### PROBLEM
Of the records that follow, copy only the lines from the line containing "Page size: 2001x1125." to the line containing "Identify the document", both included, exactly as written.

=== TASK MATERIAL ===

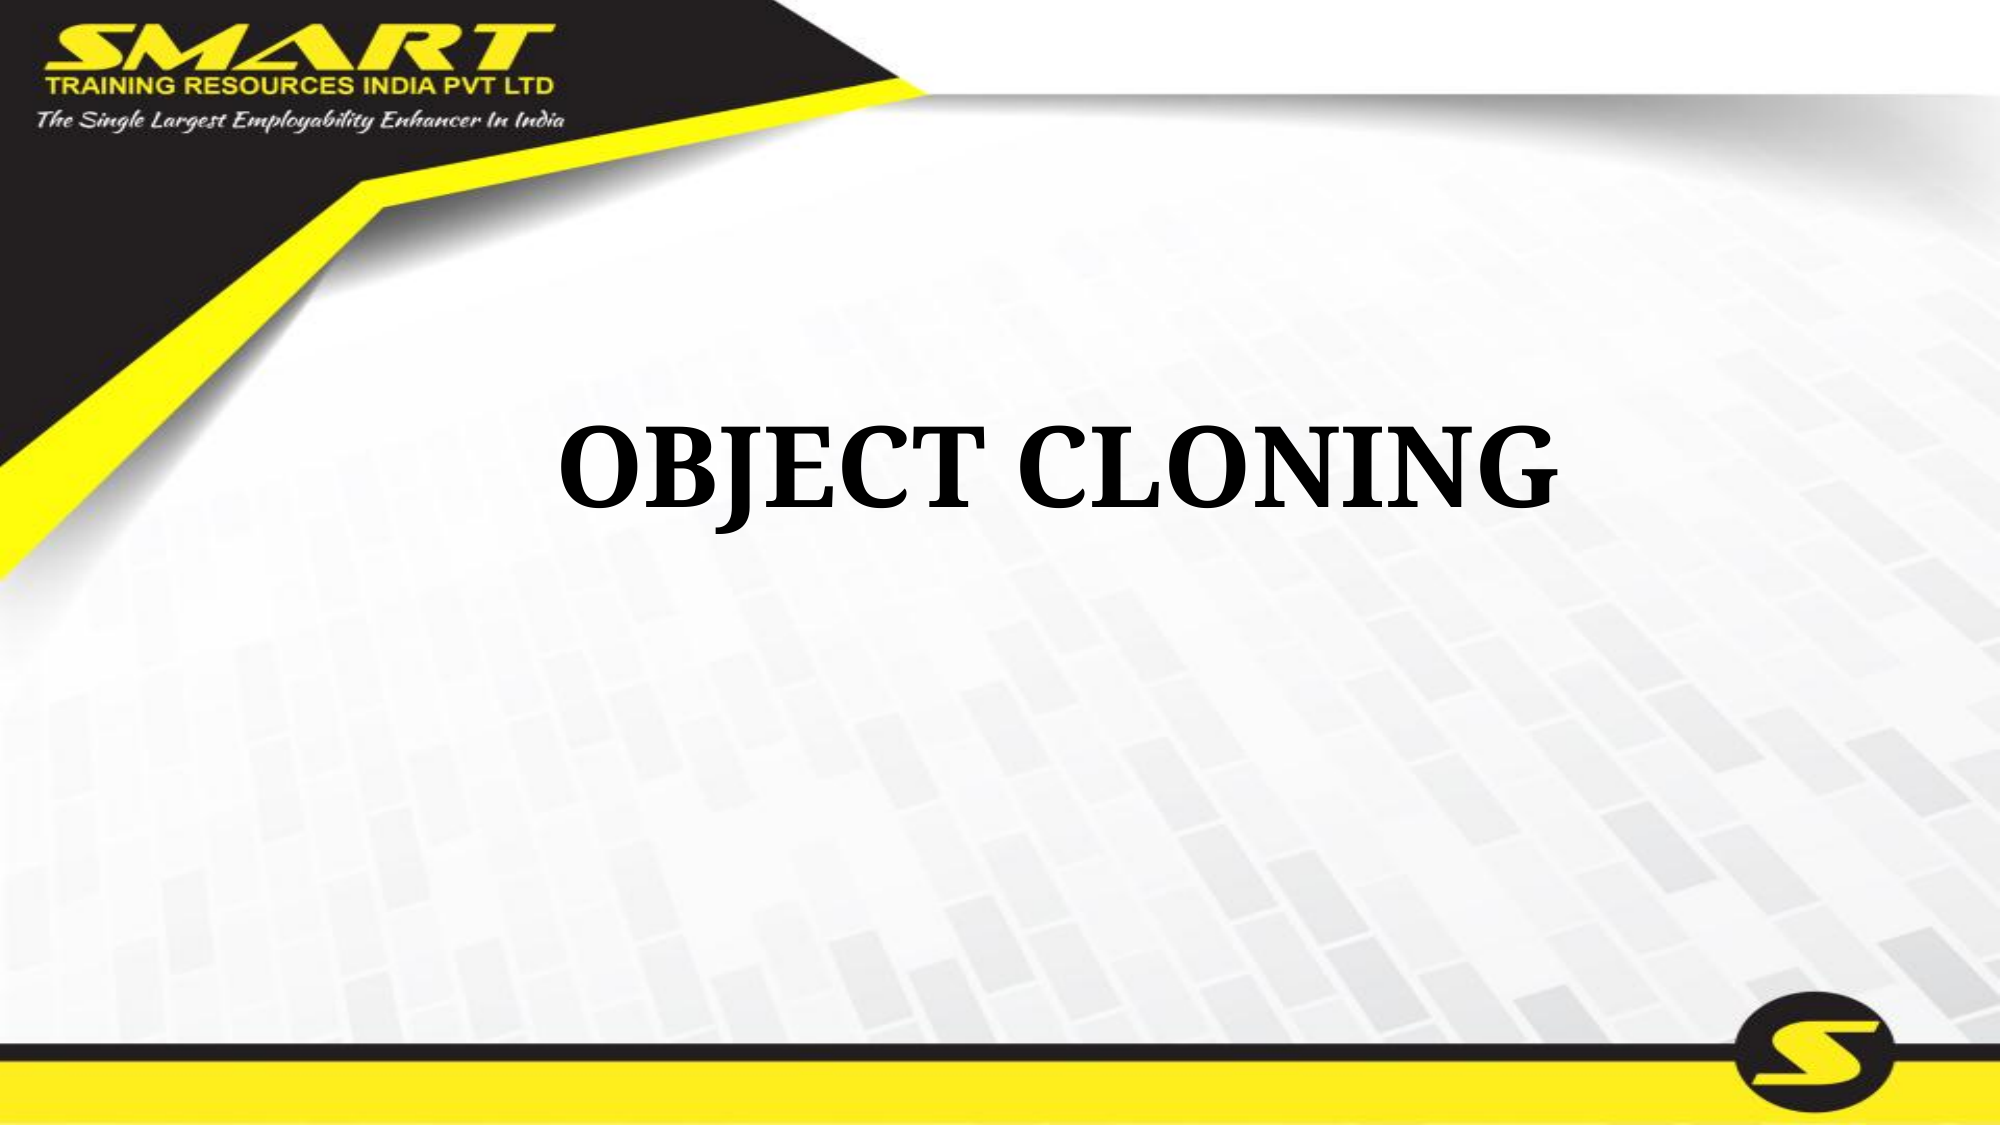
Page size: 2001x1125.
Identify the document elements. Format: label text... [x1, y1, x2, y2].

===
=== TASK MATERIAL ===

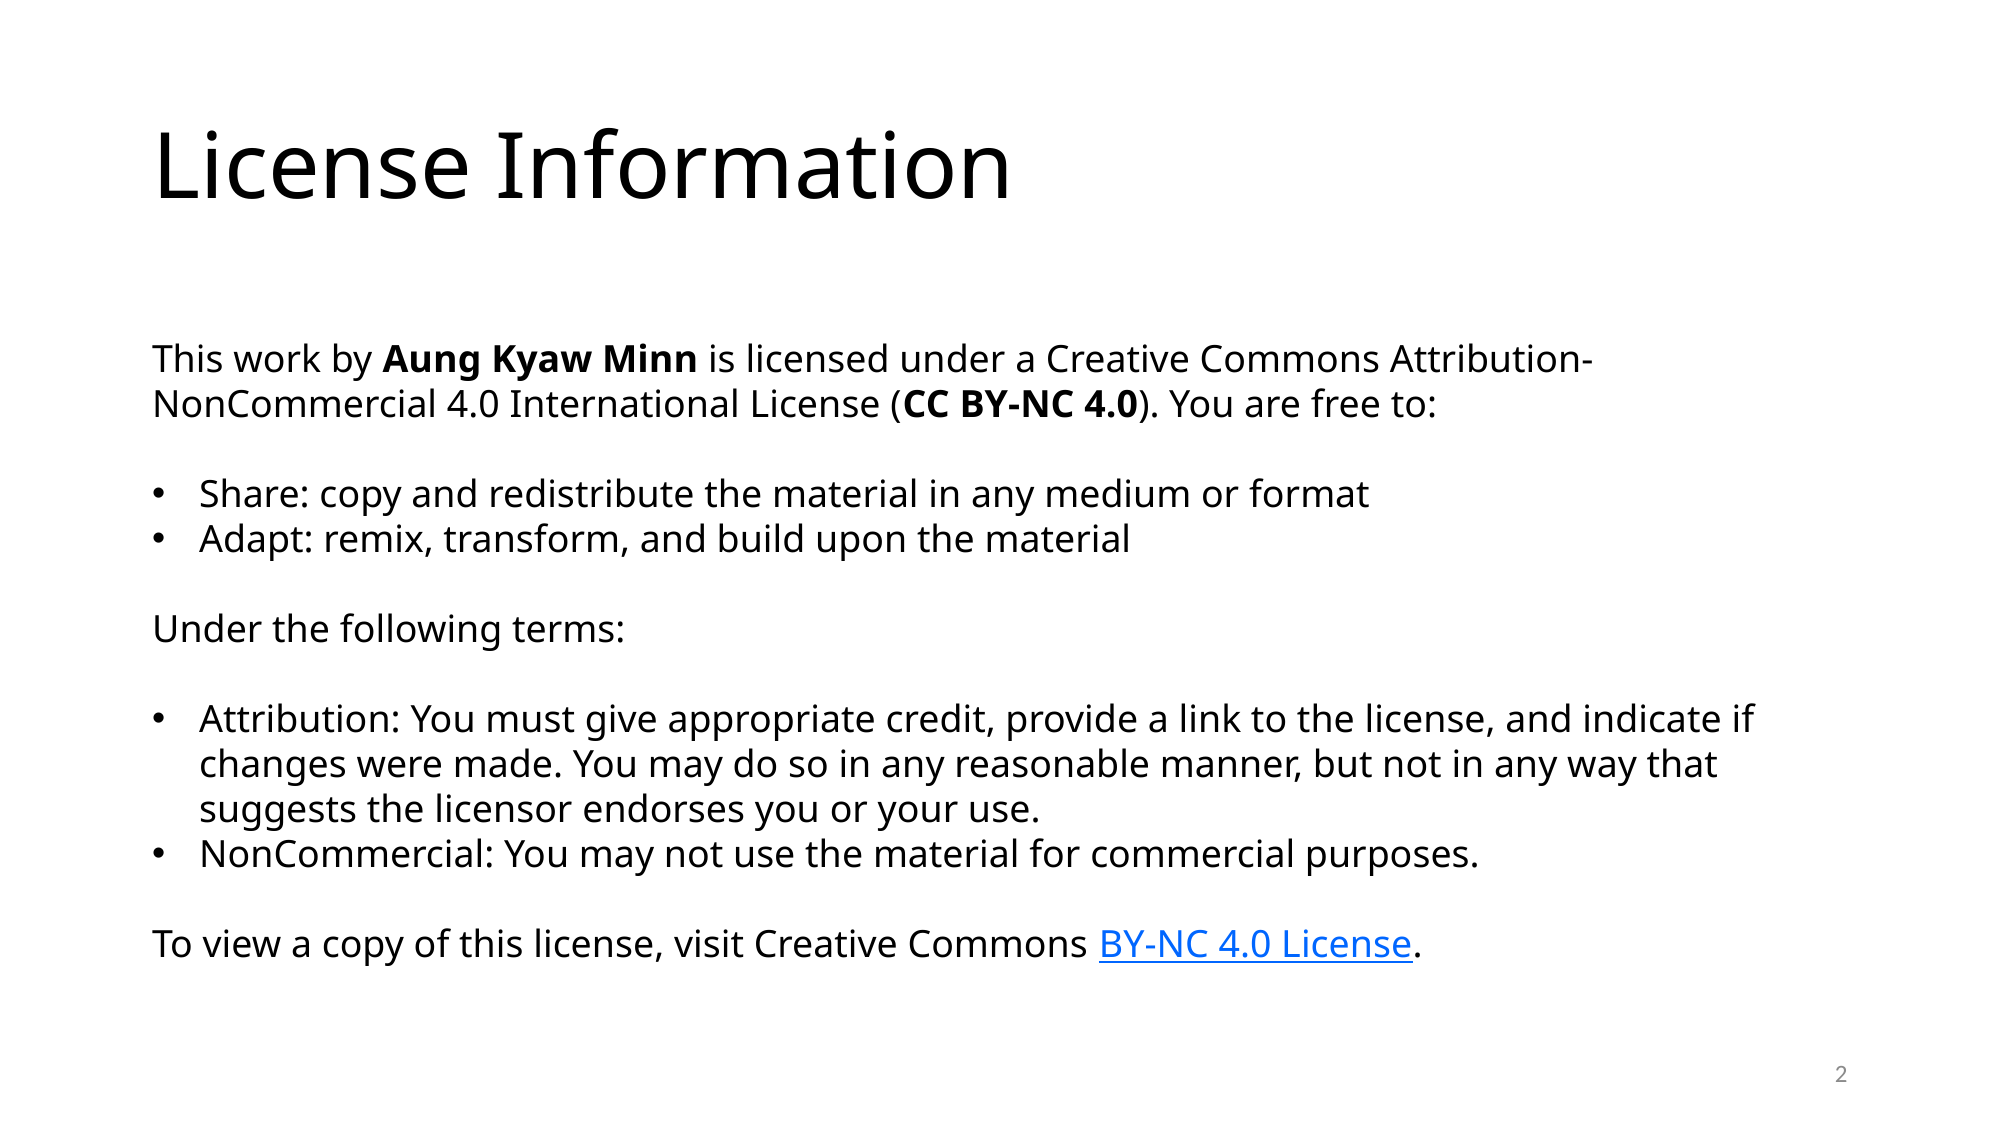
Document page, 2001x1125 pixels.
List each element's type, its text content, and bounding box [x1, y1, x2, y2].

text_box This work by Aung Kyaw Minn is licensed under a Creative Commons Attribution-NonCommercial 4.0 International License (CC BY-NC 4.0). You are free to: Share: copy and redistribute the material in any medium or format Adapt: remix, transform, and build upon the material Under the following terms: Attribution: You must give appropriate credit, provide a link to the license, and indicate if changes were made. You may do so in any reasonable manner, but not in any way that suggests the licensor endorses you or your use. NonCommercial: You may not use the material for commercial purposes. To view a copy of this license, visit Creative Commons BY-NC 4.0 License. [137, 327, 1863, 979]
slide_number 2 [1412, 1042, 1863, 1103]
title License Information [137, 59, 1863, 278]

===

### EXERCISE OUTPUT
Page size: 2001x1125.
Identify the document elements. Format: label text... [x1, y1, x2, y2].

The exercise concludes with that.